Here's the short version: To pay for Enrichment's uranium fuel, BPA sold $711 million of bonds at about 5 percent interest. BPA says the fuel will end up saving customers $171 million, which would be a tremendous bargain. To arrive at that "bargain" price, McCullough says BPA assumed it would earn a 12 percent return on the money it borrowed at 5 percent. It then projected how much money it would have accrued by 2028. Then it calculated backward how much cash was needed, if invested at 12 percent - rather than paying out 5 percent - to have that sum in 2028. That part alone explained away a quarter-billion of the actual expense.

Of course no matter what, Energy Northwest must pay 5 percent on what it borrowed to benefit TVA.

Christopher E. Paine, a nuclear specialist at the National Resources Defense Council, an environmental group, isn't impressed by that bookkeeping magic. "This was not a business deal," he says. "It was exactly like the old Soviet deals in the days of Soviet central planning."

And pumping money from the Pacific Northwest to Kentucky and pumping huge amounts of carbon dioxide into the atmosphere by burning 20 times more coal than necessary to make uranium fuel was not the only damage done by the McConnell and Paul arrangement.

McCullough dug up EPA records showing that the Enrichment plant in Paducah used vast amounts of CFC-114, known as Freon when it was used in air conditioning and refrigeration systems. Freon was banned from aerosol cans in 1978 and nearly all other uses in 2000 because it eats the ozone layer.

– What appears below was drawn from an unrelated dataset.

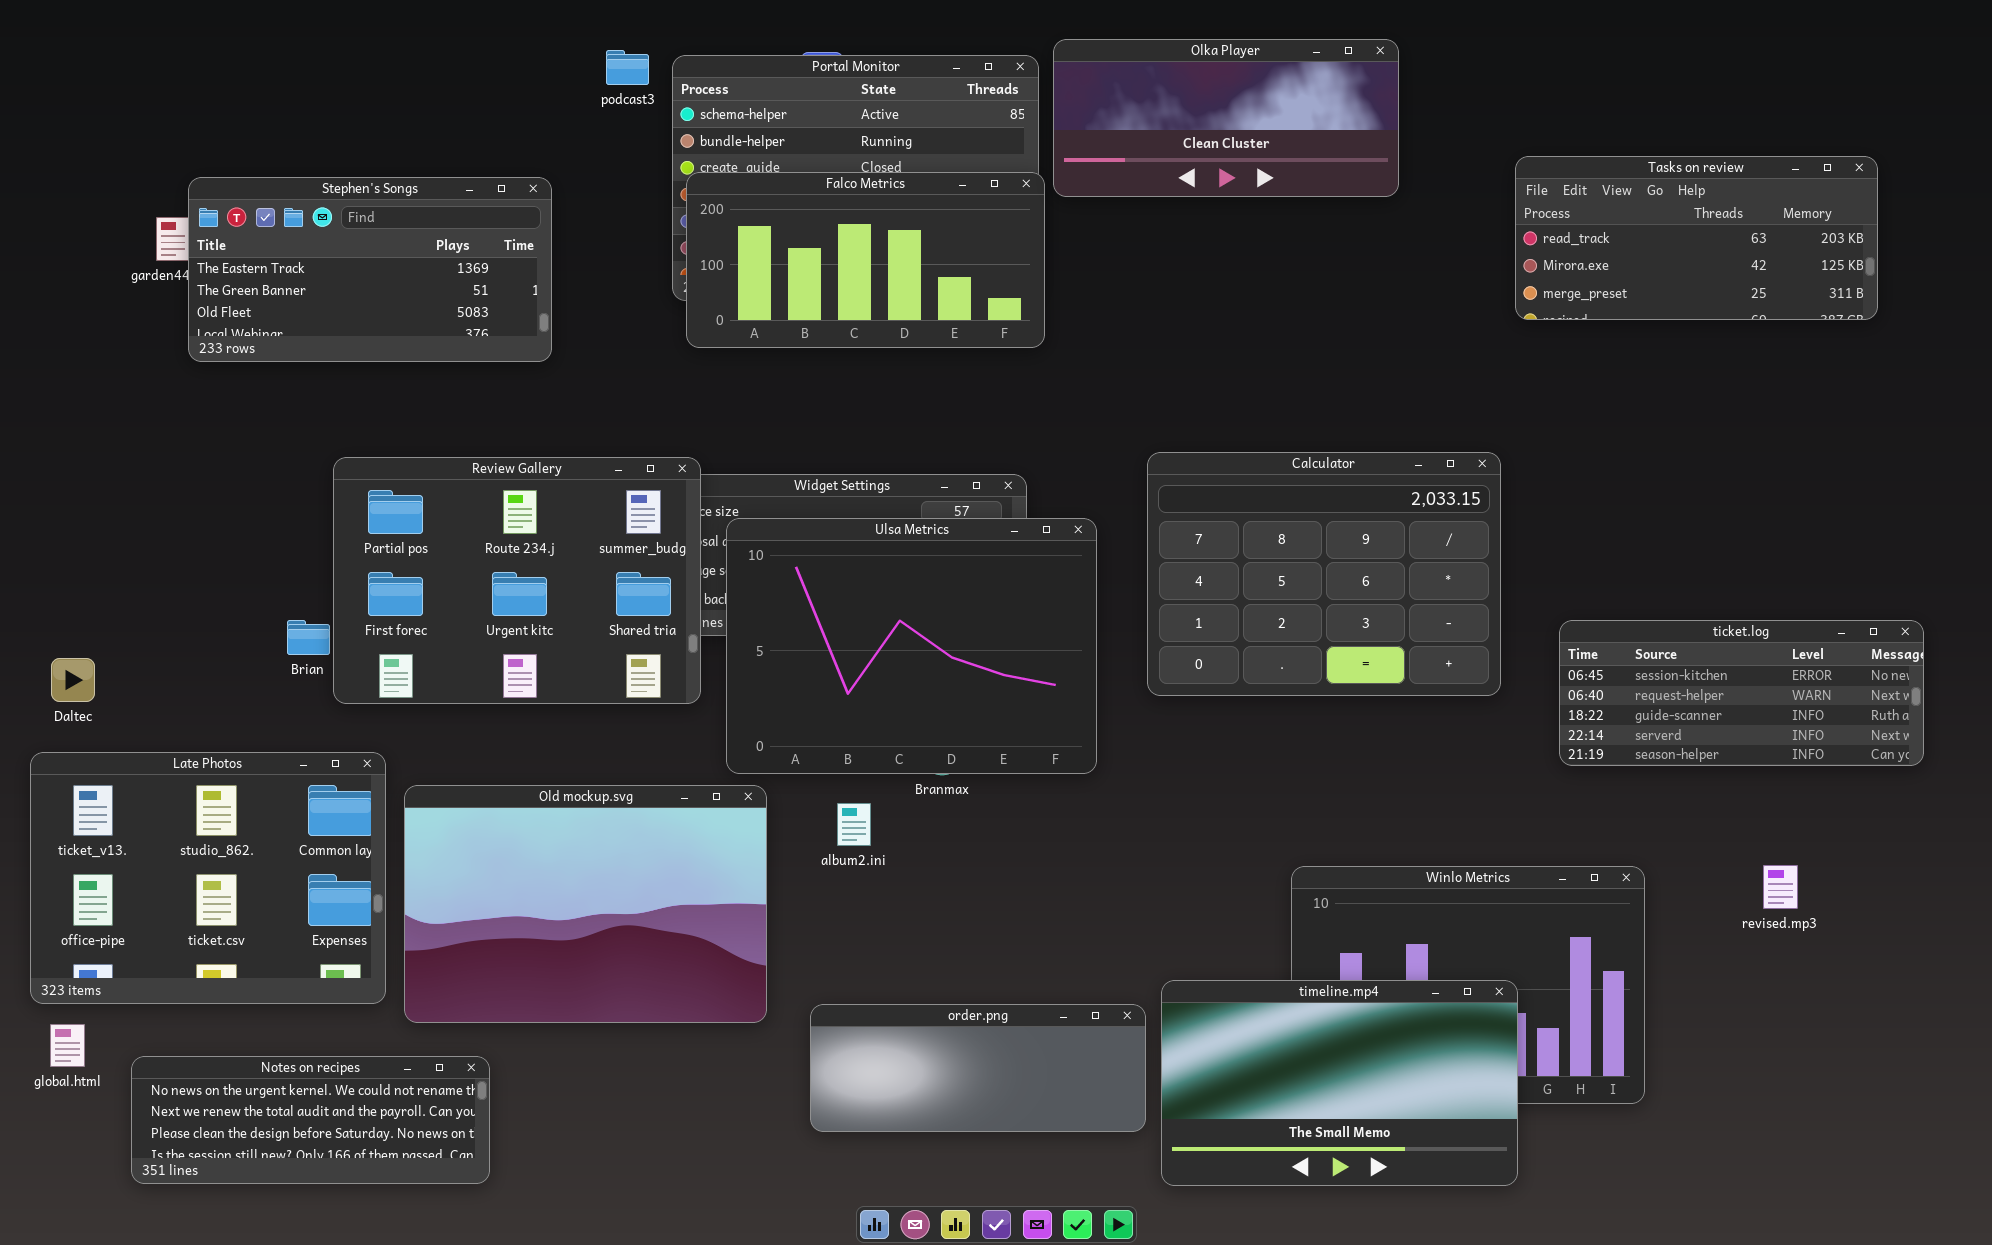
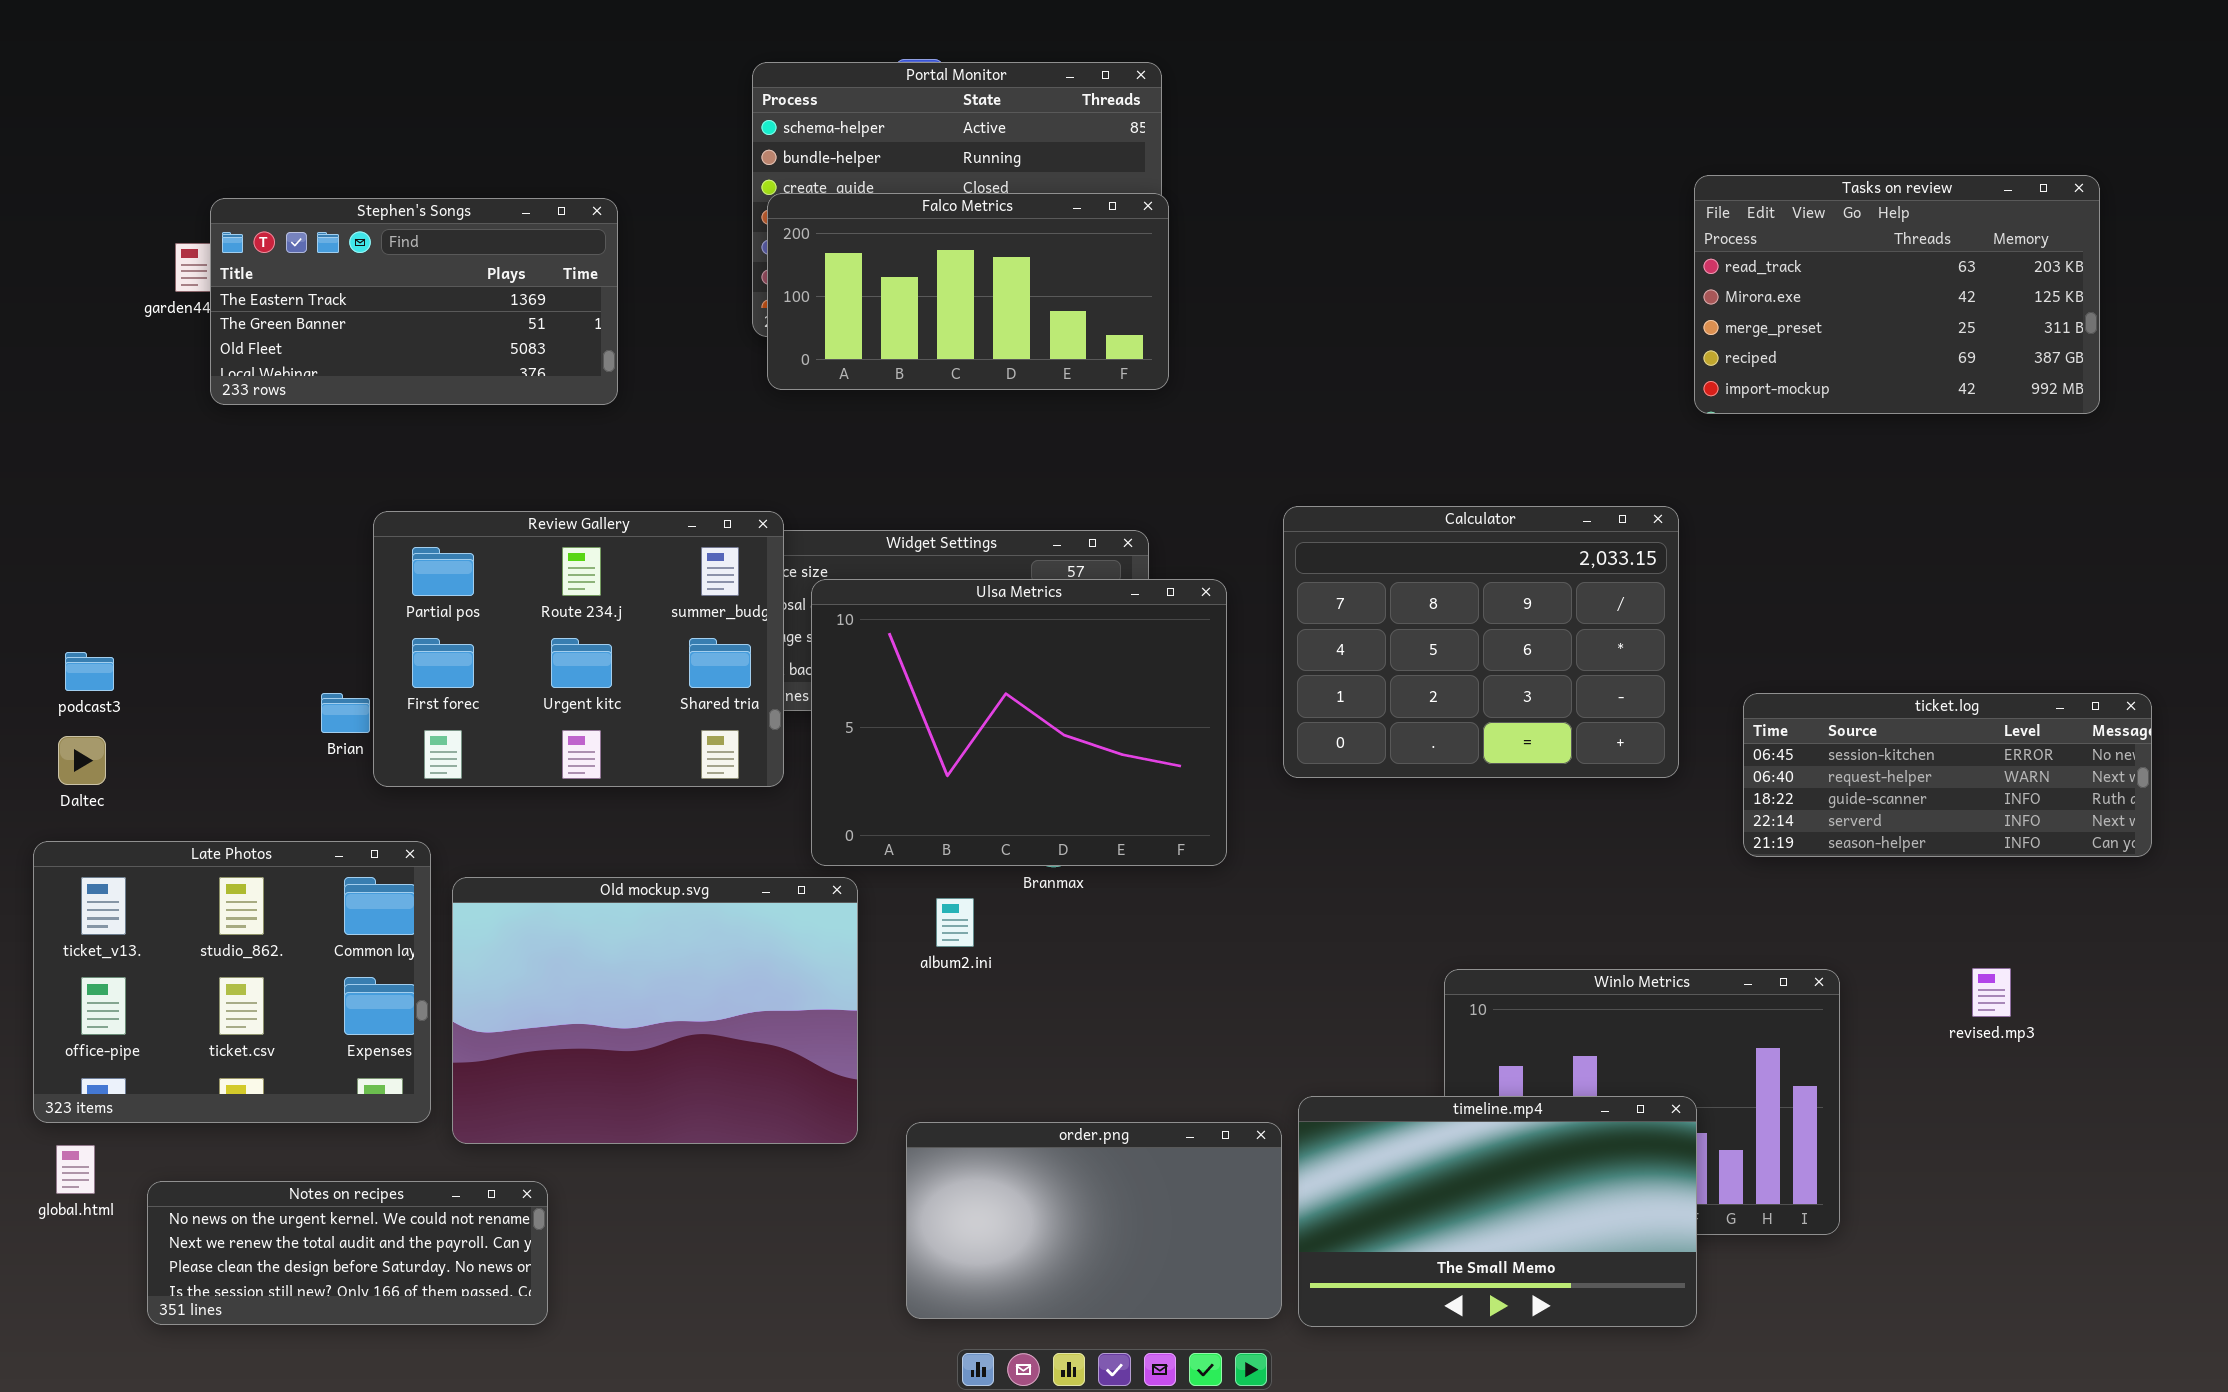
Olka Player: [1053,39,1399,197] -> none, closed
podcast3: [606,50,649,85] -> [65,652,114,691], moved
Tasks on review: [1515,156,1878,320] -> [1694,175,2100,414], resized
order.png: [810,1004,1146,1132] -> [906,1122,1282,1319], resized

1.17_FE0303_Nuke3 The spillways of the Bonneville dam on April 23, 2001 on the Columbia River near Portland, Oregon. Tim Matsui/Liaison/Getty

Enrichment won an exemption from those bans on national security grounds, proving once again that it's either very lucky, or has a very powerful benefactor or two.

So when you're tallying up all the costs from the McConnell-Paul deal, add this in: It was responsible for hundreds of thousands of pounds of Freon evaporating into the air - 68.7 percent of all the Freon released in America in 2012.

When asked about all this, McConnell and Paul say, in essence, "Who? Me?"

McConnell's office told Newsweek he played no role in those contract negotiations, and was unaware that the deal drained money from the Pacific Northwest to Kentucky. It added that McConnell "has long been a vigorous supporter of the employees at the Paducah Gaseous Diffusion Plant."

Paul's office said he only met with the Energy Department officials "to encourage them to find a solution that recognized Paducah's 40 year commitment to nuclear energy and fuel, and to try to preserve jobs in Kentucky" and he helped the steelworkers because he "considers it his obligation to support all voices in Kentucky, whether they are Republicans or Democrats, business or labor."

And by that measure, both men did an excellent job.